> EXTRACT TO READ
== == ==

The power was cut off at 8 am, so we breakfasted by candlelight, which was great fun. A week earlier, the children and I had made lamps out of stiff tracing paper and little candles, so they turned out to be even more useful than decorative. The power stayed off all day, but we quite enjoyed it, as we had gas to cook with and plenty of stocks of drinking water in provision for the anticipated Y2K shortages.

We’re eating a lot of canned and frozen food at the moment! However, the power came back on in the evening, so it’s a relief that we didn’t have to manage without it for three whole weeks, like people in some parts of France. That afternoon the weather was beautifully calm and sunny, so we went into the forest to see the damage.


We thought it was pretty dramatic, dozens of trees – the biggest ones - were broken or uprooted, leaving huge craters in the ground. It’s sad, but I found a kind of terrible beauty in it too. An illustration of the force of nature, one might say. You didn’t know I could be so poetic, did you?!

The river Loing down in Moret had flooded in some places, including our favourite tossing-bread-to-the-ducks spot. On the Monday P. saw a car completely crushed by a fallen chimney. Every time we walked anywhere we could see people up on their roofs, fixing tiles and TV aerials.

Monday, December 20, 1999

 

Christmas Is Getting Closer....

The children had their school Christmas party at the end of term. Père Noël came and gave them all a present. We Mums made fabulous cakes, as usual. I made a chocolate cake iced with a dark chocolate background and piped Joyeux Noël and snowflakes in white chocolate. I also made a batch of carrot and almond chutney for the café in Fontainebleau, even though I don’t officially work for them any more. My old boss had rung me to ask if I would do it for Christmas, so I didn’t mind. I just don’t want to be doing it regularly anymore. Especially when I found out that they had raised the price of my jams from 20 to 25 francs sometime last year, but not my pay!

The school Christmas break has started, so for two weeks there will be less rushing around and I don’t have the ordeal of getting them ready for the bus four times a day. Kevin is very amenable, and puts on his anorak and shoes with very little fuss. But Pauline is going through a stubborn, horrible phase (yes, another one), where she just doesn’t want to co-operate. They both start the day saying they don’t want to go to school, and yet once we’re on the bus they’re all smiles to their friends. Grrr…

Sunday, December 12, 1999

 

"Mummy Broke My Glasses!"

On Saturday afternoon I took Kevin into Fontainebleau to do a bit of shopping, but the main objective was to go to the cinema and see ‘Tarzan’, Kevin’s first Disney movie on the big screen! It was pouring with rain, so I put his glasses (made in NZ last February) in my coat pocket because he wouldn't have been able to see through the glasses and the rain.

== == ==

> WRITTEN INSTRUCTION A
Lay out the rows below, from the line with "genus: Ambrosia" to the line with "common name: Almindelig skælryg", as a JSON list of strings with one string per line and blank lines omitted.

> EXCERPTED DATA

== == ==

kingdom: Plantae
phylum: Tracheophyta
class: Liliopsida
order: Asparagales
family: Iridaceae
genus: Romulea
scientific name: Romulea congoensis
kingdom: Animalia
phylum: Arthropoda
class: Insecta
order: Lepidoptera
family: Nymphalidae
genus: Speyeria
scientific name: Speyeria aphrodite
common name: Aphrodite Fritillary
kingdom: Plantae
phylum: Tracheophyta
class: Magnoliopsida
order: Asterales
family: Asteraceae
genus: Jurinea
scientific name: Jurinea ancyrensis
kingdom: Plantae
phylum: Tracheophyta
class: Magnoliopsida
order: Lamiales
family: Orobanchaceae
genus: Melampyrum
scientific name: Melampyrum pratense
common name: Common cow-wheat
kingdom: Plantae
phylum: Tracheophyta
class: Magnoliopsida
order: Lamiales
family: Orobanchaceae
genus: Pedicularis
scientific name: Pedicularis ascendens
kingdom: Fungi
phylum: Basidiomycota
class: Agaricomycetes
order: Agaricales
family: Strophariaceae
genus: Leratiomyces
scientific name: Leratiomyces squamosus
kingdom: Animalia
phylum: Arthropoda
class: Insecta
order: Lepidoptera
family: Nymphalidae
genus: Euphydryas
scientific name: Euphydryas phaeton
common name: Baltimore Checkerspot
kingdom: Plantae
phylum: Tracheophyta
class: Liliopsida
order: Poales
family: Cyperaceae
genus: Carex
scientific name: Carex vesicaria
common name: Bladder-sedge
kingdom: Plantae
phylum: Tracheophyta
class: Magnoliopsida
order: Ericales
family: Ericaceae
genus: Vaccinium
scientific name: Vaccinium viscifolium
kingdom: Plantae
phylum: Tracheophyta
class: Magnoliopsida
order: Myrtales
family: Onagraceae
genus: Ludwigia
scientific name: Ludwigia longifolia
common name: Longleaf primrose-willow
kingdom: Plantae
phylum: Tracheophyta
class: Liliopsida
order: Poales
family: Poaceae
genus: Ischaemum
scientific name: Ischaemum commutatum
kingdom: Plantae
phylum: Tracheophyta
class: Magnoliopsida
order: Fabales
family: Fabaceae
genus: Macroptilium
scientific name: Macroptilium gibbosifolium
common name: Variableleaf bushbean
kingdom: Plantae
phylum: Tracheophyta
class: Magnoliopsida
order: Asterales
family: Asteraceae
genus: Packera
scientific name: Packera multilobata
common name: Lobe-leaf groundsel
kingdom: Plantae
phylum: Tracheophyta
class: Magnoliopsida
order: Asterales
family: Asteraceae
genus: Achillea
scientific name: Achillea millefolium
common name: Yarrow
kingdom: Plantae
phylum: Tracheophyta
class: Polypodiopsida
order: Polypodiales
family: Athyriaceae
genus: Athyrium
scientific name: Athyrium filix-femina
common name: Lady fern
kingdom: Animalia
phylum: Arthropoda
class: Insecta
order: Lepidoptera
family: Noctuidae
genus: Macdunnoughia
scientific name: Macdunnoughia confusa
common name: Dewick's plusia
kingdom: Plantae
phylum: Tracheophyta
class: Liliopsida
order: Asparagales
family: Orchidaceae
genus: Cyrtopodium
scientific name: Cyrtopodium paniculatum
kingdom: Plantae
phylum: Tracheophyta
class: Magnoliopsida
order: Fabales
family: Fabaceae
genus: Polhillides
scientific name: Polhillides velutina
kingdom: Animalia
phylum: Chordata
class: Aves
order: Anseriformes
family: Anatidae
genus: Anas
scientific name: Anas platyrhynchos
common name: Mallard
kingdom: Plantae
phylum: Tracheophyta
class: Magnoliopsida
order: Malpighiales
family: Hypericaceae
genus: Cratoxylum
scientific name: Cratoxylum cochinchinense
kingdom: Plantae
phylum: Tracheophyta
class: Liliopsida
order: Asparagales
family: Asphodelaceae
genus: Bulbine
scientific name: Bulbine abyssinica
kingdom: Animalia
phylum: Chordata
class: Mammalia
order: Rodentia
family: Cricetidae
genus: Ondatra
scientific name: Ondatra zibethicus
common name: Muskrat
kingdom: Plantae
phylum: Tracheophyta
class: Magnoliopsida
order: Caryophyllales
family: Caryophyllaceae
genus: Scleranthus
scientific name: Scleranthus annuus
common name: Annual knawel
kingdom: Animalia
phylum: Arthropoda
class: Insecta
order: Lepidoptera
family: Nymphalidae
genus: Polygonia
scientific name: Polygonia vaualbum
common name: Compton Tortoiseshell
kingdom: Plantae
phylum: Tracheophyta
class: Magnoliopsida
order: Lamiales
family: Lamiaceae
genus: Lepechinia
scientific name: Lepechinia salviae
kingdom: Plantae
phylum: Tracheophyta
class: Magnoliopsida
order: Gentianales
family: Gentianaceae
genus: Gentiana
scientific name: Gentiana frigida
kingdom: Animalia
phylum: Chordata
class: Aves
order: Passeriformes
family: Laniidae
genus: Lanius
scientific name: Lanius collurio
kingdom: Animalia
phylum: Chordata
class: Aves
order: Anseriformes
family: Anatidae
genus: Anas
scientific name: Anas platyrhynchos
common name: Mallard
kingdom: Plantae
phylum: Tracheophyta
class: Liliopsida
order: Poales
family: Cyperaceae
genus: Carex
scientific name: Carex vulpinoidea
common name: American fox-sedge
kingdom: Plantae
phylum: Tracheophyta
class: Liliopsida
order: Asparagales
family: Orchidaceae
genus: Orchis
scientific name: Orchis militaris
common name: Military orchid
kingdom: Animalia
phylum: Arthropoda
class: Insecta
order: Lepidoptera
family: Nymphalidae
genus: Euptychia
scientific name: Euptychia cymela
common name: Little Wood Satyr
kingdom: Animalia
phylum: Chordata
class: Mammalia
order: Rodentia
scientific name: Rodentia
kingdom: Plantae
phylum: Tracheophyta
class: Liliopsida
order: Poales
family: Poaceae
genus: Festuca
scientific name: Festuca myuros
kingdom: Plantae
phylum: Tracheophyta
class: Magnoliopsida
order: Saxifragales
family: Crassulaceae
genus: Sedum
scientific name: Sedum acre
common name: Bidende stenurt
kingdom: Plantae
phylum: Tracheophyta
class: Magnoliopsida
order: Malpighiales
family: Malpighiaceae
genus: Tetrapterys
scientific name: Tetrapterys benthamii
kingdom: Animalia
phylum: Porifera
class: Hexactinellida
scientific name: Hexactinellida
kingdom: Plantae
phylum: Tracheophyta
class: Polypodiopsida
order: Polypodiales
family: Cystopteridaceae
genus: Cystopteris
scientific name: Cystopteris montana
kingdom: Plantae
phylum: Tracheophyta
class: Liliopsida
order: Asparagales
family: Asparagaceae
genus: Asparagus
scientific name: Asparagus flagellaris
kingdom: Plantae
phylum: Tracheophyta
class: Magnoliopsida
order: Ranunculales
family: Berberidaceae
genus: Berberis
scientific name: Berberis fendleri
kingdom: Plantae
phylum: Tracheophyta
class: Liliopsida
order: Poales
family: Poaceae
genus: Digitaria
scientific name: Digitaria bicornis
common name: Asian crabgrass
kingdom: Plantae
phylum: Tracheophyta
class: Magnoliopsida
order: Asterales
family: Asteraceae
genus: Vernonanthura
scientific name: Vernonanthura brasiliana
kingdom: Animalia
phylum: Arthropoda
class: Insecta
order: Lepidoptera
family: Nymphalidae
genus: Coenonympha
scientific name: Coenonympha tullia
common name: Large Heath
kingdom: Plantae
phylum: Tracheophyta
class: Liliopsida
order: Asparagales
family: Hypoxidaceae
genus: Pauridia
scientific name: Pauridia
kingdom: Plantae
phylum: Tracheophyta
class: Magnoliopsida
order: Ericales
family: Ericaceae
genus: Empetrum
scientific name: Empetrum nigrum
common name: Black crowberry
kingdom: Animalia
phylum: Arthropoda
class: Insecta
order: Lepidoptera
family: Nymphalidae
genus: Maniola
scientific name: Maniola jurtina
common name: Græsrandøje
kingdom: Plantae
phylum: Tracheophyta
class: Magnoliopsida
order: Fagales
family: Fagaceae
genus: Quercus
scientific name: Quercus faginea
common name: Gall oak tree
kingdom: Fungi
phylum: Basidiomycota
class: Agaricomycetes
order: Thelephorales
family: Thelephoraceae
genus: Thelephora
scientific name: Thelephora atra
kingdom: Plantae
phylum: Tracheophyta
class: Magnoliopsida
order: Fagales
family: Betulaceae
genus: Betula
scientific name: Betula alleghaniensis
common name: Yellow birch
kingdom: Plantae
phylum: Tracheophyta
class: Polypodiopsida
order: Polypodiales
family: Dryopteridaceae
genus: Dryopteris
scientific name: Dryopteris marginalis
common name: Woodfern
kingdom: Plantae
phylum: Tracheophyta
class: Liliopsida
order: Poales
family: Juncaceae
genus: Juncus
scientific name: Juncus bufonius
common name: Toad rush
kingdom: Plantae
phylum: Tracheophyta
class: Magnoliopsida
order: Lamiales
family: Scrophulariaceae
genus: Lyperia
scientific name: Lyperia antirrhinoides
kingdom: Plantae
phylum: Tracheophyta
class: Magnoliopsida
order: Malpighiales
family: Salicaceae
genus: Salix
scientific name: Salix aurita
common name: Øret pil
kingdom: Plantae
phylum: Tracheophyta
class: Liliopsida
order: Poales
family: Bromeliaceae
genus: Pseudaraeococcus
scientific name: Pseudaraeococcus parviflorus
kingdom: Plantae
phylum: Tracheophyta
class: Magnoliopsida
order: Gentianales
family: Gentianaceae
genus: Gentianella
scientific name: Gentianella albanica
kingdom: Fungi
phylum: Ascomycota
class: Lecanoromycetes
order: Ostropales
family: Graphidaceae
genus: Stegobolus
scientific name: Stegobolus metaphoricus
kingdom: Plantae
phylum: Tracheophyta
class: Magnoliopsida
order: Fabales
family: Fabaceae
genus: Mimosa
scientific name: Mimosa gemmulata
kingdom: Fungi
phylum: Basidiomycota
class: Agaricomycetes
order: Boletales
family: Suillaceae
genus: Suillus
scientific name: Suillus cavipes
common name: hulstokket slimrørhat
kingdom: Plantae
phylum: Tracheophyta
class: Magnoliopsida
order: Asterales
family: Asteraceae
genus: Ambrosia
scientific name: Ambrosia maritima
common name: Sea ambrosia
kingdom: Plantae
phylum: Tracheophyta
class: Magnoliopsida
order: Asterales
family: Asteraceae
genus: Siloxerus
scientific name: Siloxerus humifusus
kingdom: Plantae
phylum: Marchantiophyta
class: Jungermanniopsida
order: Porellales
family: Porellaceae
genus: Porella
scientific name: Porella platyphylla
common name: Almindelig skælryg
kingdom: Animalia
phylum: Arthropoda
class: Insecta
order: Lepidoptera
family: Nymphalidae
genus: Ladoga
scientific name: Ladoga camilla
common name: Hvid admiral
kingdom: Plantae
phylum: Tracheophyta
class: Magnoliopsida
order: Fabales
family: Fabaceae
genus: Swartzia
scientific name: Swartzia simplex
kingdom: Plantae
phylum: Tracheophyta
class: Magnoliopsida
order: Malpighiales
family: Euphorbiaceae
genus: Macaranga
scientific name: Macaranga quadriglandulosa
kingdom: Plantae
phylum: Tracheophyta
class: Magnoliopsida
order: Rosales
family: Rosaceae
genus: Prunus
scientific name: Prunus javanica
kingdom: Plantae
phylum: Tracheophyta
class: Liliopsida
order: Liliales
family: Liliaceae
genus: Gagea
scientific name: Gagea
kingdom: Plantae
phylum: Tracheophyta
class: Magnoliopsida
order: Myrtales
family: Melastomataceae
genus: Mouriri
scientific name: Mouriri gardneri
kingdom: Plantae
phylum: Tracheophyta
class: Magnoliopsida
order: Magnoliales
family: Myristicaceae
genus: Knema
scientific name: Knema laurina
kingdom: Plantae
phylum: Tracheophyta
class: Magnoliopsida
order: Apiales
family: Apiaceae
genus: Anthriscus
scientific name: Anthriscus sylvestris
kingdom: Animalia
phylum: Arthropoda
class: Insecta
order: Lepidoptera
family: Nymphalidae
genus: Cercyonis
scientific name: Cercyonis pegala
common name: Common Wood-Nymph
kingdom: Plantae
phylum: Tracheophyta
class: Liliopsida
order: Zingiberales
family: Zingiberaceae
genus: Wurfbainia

== == ==

> WRITTEN INSTRUCTION B
In the diary entries above, what time was the power cut off?

> EXPECTED OUTPUT A
[
  "genus: Ambrosia",
  "scientific name: Ambrosia maritima",
  "common name: Sea ambrosia",
  "kingdom: Plantae",
  "phylum: Tracheophyta",
  "class: Magnoliopsida",
  "order: Asterales",
  "family: Asteraceae",
  "genus: Siloxerus",
  "scientific name: Siloxerus humifusus",
  "kingdom: Plantae",
  "phylum: Marchantiophyta",
  "class: Jungermanniopsida",
  "order: Porellales",
  "family: Porellaceae",
  "genus: Porella",
  "scientific name: Porella platyphylla",
  "common name: Almindelig skælryg"
]

> EXPECTED OUTPUT B
8 am